Terminal pogryzł człowieka: montage

Wbrew opiniom na salonach, poczciwy terminal może być użyteczny również i dla przeciętnego fotografa czy grafika. Znany wielu osobom ale i zupełnie enigmatyczny dla innych pakiet ImageMagick to zestaw przeróżnych narzędzi do przeróżnego traktowania obrazu – konwersji, skalowania, wyostrzania, itp. Wszystko w obrębie tekstowego terminala, co jednak dla niektórych może być za dużym wyzwaniem. Ale w skład tego pakietu wchodzi też program montage, któremu się przyjrzymy.

Montage, jak sama nazwa wskazuje, służy do montowania kilku obrazów w jeden. Pozornie nieprzydatna i dość nieintuicyjna do ogarnięcia w terminalu funkcjonalność nabiera rumieńców, gdy przyjdzie nam wydrukować lub porównać zestaw ujęć tego samego obiektu. Porównywanie obraz za obraz ma może swoje zalety, ale wygodnie jest mieć na jednym wydruku (jednym obrazie) zestaw kadrów, które poddajemy analizie – czyli który spełnia nasze oczekiwania. Osoby siegające pamięcią po czasy analogowe z pewnością pamiętają tę technikę, kiedy po wywołaniu kliszy układało się ją na kartce papieru fotograficznego i oceniało pod lupą kadry. Oszczędność papieru, chemii i czasu – oczywista.

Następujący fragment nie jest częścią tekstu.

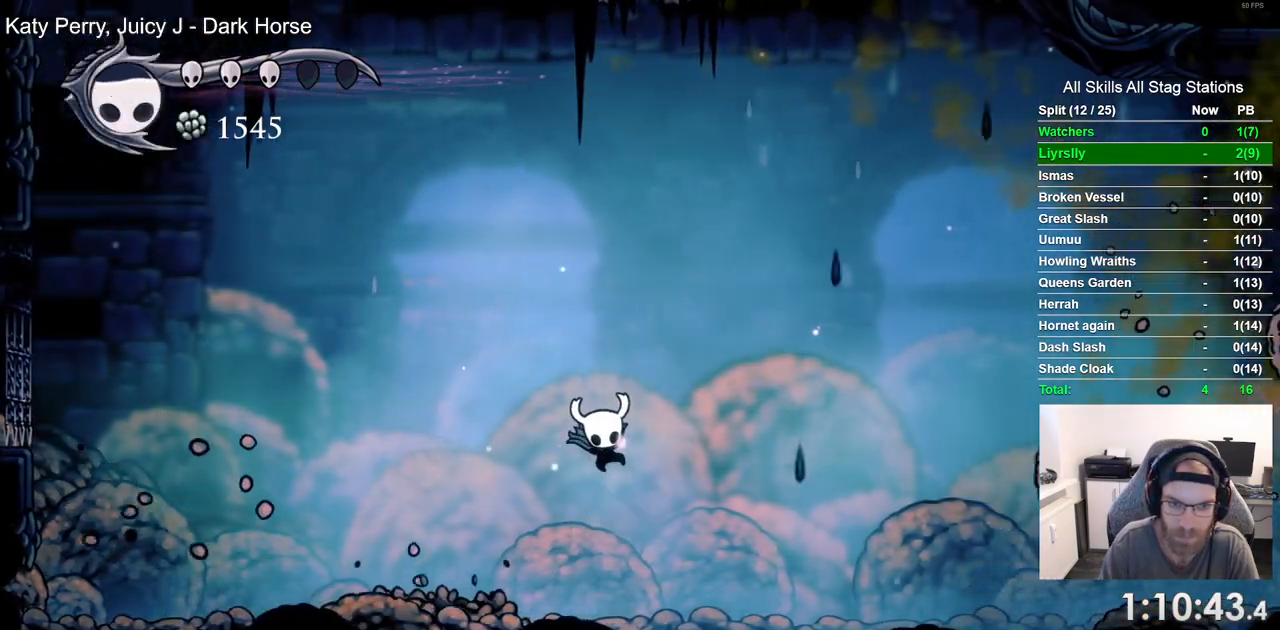
{"dt_ms": 1000, "buttons": ["DPAD_RIGHT"], "left_stick": "center", "right_stick": "center"}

Teraz możemy postąpić podobnie.

Montaż bez parametrów i na ustawienaich domyślnych

Polecenie montage do zadziałania potrzebuje wskazania obrazów z których ma utworzyć slajd:

$ montage pliki_*.jpg wynik.jpg

Jak można zaobserwować obok, wynik działania tego polecenia nie jest może spektakularny – ot niewielkie miniatury ułożone obok siebie – taki urok ustawień domyślny, gdzie miniatury mają 120px. Jednak cała zabawa zaczyna się, gdy do akcji włączymy parametry i opcje, którymi możemy sterować obrazem wynikowym. A tych opcji i parametrów jest tyle (man montage), że zaprezentuję od razu przykład, w którym miniatury są nieco większe (256px), z nałożonym efektem polaroid (ramka), do tego z podłożoną teksturą. Wymiary obrazu wynikowego zostanie określony na podstawie wymiarów miniatur i ich ułożenia.

$ montage +polaroid -texture lomo.jpg -geometry 256x256+3+3 *.jpg montage_large.jpg

Jeszcze bardziej efektowny montaż

Jak widać, efekt jest o wiele lepszy, a to nie koniec możliwości montage. A co robią użyte parametry?

+polaroid
Włączamy efekt polaroida – uwaga, właśnie +polaroid, a nie jak inne parametry z –

-texture lomo.jpg
Tłem pod naszymi kadrami będzie obrazem o nazwie lomo.jpg (znajdujący się w katalogu w którym wywołujemy montage)

-geometry 256×256+3+3
Nasze miniatury będą nieco większe – 256×256 pikseli, z paddingiem zdjęcia na 3 piksele

Tak wygląda to w uproszczeniu. Dociekliwi na pewno odnajdą wiele innych ciekawych możliwości kreacji sklejki kadrów, wystarczy zainteresować się choćby parametrami -label (opis pliku), -fill (kolor fontów), -background (kolor tła), -frame (ramka wokół zdjęcia), -shadow (cień dla każdego ze zdjęć) i długo by jeszcze wymieniać. Oczywiście formatem wyjściowym może być każdy z formatów graficznych obsługiwanych przez ImageMagick, tj. png, tif i wiele innych.

Jak już wspomniałem, program znajduje się w pakiecie ImageMagick, dostępnym w niemal każdej dystrybucji. Wystarczy go zainstalować, by usprawnić sobie pracę tym prostym poleceniem.